### EL PROBLEMA:
Según el texto proporcionado, ¿en qué sala de París se vio la película que dio origen a la idea de dedicarse al cine?

### TEXTO PROPORCIONADO:
-*-

Claro que iba uno a magrear a la novia. Era el único sitio donde se podía. Porque, si no, no le dejaban a uno ni a sol ni a sombra. No digamos cogerla de la mano. Hubiera sido un escándalo. El cine era otra cosa. Pero, además, nos gustaban mucho las películas cómicas, los cómicos norteamericanos: Ben Turpin, Fatty, las bañistas de la Keystone, Buster Keaton, Harold Lloyd y Harry Langdon. Eso nos encantaba. También las películas del Oeste.

 

—Y a todos. Y Max Lindel, y La mano que aprieta, y Los misterios de Nueva York. Lo que me interesaba es saber cuándo pensaste dedicarte al cine, cómo se te ocurrió hacer cine.

 

—Lo he contado muchas veces. Fue en París, en el Vieux-Colombier, viendo Las tres luces, de Fritz Lang. La película era mala. Se trata de tres historias de amor. Pero era una película sin letreros.

-*-

### DATOS PROPORCIONADOS:

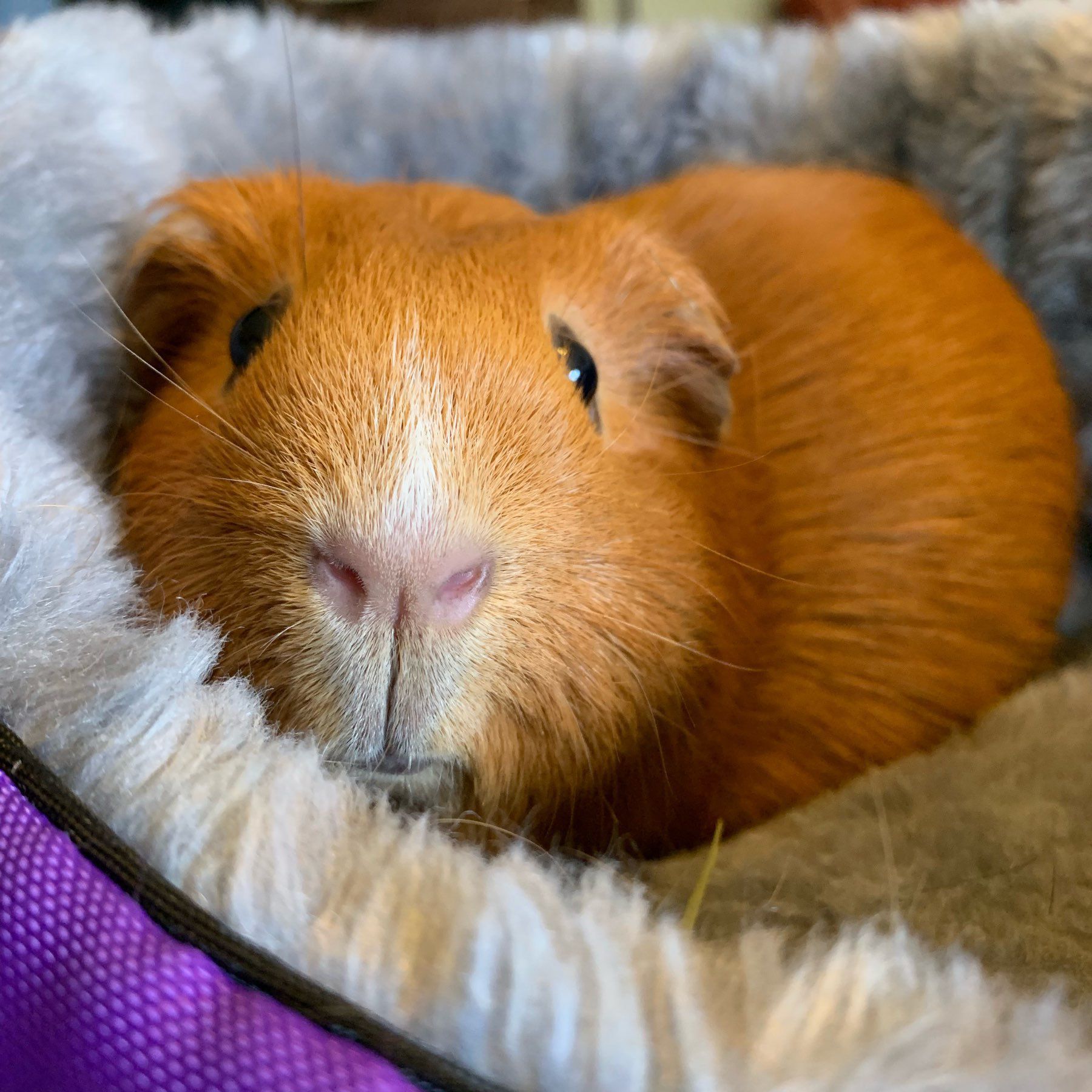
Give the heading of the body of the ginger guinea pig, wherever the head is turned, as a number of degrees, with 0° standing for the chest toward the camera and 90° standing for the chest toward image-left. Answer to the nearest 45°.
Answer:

-*-

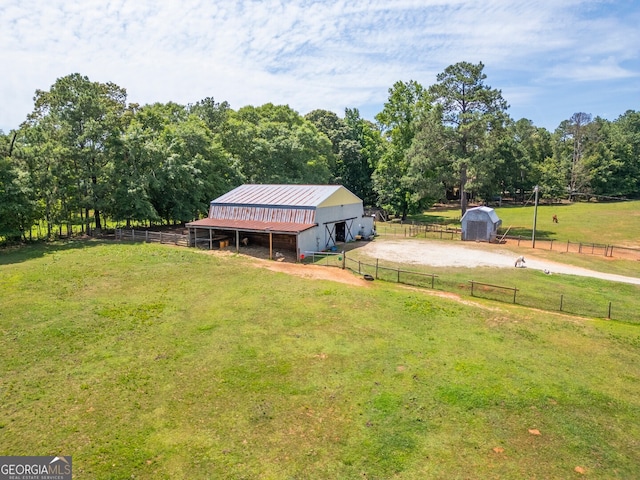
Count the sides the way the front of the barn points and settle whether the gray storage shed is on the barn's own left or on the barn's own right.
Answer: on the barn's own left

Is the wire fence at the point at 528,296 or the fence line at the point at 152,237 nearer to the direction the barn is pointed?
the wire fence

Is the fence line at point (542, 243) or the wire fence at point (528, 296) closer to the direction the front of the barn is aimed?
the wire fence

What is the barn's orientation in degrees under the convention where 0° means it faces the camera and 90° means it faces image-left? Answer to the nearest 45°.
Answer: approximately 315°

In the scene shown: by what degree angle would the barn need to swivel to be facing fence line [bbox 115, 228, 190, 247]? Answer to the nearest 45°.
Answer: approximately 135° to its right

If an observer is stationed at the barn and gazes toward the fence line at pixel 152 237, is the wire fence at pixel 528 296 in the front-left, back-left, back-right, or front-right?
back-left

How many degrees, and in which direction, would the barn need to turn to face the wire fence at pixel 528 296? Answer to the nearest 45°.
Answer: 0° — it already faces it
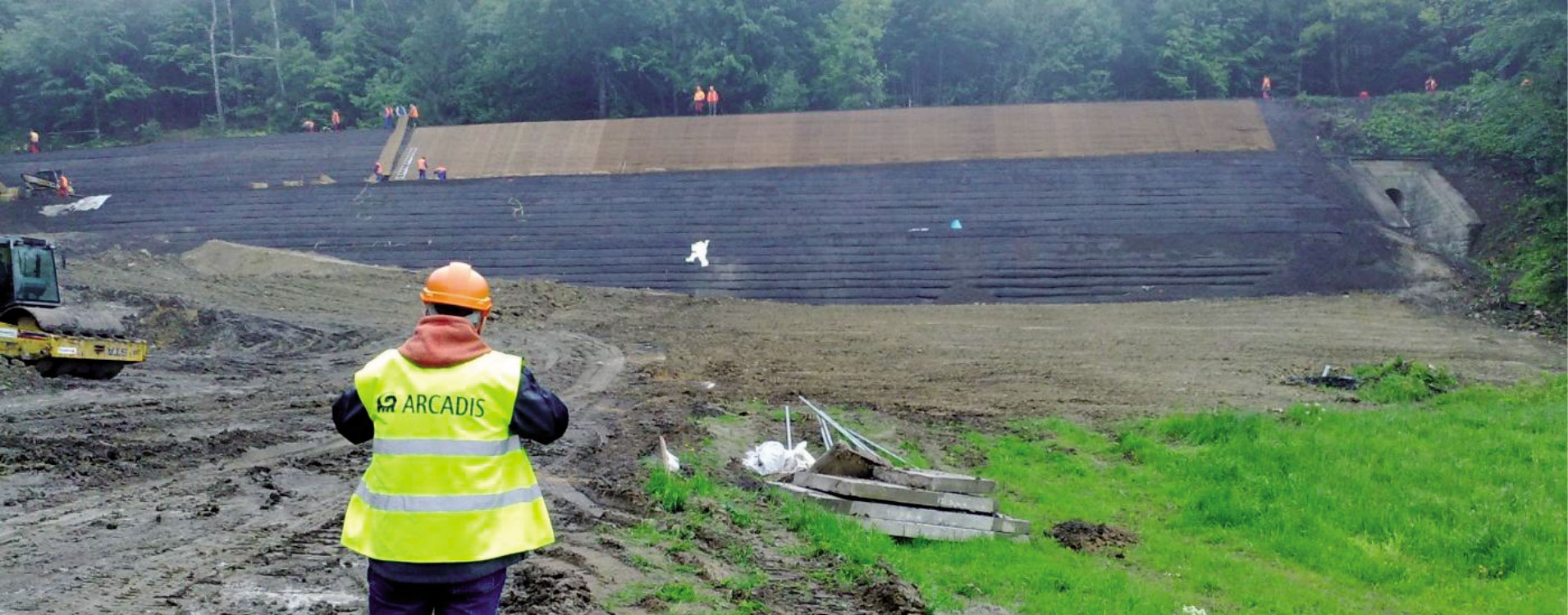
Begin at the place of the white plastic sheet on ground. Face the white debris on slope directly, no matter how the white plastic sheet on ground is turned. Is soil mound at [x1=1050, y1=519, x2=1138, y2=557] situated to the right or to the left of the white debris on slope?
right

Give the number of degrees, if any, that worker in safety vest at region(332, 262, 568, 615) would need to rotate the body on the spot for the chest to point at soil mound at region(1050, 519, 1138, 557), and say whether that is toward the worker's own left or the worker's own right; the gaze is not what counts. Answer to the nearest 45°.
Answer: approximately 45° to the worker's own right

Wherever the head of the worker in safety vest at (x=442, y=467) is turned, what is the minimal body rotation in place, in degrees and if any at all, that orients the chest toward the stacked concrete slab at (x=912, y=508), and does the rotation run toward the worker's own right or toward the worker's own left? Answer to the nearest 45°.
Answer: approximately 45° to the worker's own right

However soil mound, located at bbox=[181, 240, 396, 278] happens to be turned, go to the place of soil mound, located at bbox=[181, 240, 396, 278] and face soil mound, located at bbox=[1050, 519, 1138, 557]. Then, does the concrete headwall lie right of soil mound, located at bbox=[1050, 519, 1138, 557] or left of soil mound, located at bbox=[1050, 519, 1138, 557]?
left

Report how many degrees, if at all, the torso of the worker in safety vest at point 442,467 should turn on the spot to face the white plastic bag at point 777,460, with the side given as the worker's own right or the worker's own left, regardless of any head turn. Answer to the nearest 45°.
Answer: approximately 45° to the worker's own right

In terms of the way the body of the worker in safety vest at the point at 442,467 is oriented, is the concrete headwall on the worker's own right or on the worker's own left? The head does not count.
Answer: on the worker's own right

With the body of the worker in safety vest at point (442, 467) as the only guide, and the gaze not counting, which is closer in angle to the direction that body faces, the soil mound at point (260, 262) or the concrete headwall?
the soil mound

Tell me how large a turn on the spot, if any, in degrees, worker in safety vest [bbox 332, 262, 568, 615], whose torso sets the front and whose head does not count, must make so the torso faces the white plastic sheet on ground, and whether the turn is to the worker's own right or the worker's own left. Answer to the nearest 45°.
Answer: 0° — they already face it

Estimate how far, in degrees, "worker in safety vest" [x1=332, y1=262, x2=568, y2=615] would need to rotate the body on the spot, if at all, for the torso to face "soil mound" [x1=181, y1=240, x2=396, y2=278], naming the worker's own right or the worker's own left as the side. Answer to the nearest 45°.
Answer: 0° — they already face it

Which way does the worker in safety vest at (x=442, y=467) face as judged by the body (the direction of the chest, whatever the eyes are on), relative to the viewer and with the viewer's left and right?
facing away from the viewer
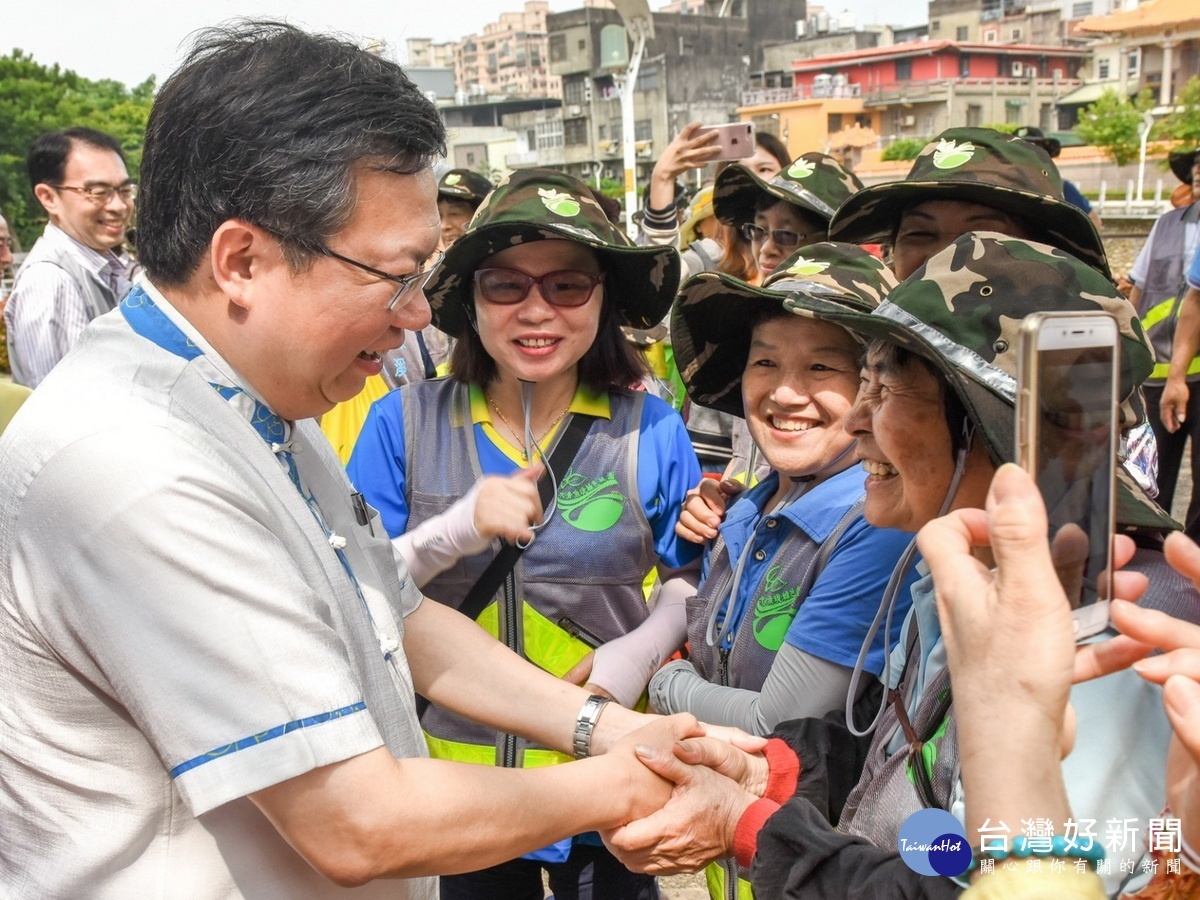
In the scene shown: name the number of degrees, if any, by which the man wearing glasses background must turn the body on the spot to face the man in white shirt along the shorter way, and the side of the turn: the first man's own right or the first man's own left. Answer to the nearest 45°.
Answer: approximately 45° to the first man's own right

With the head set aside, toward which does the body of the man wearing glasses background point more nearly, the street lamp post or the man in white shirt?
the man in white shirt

-*-

### ESPACIO DE RESPUESTA:
En el Vieux-Colombier.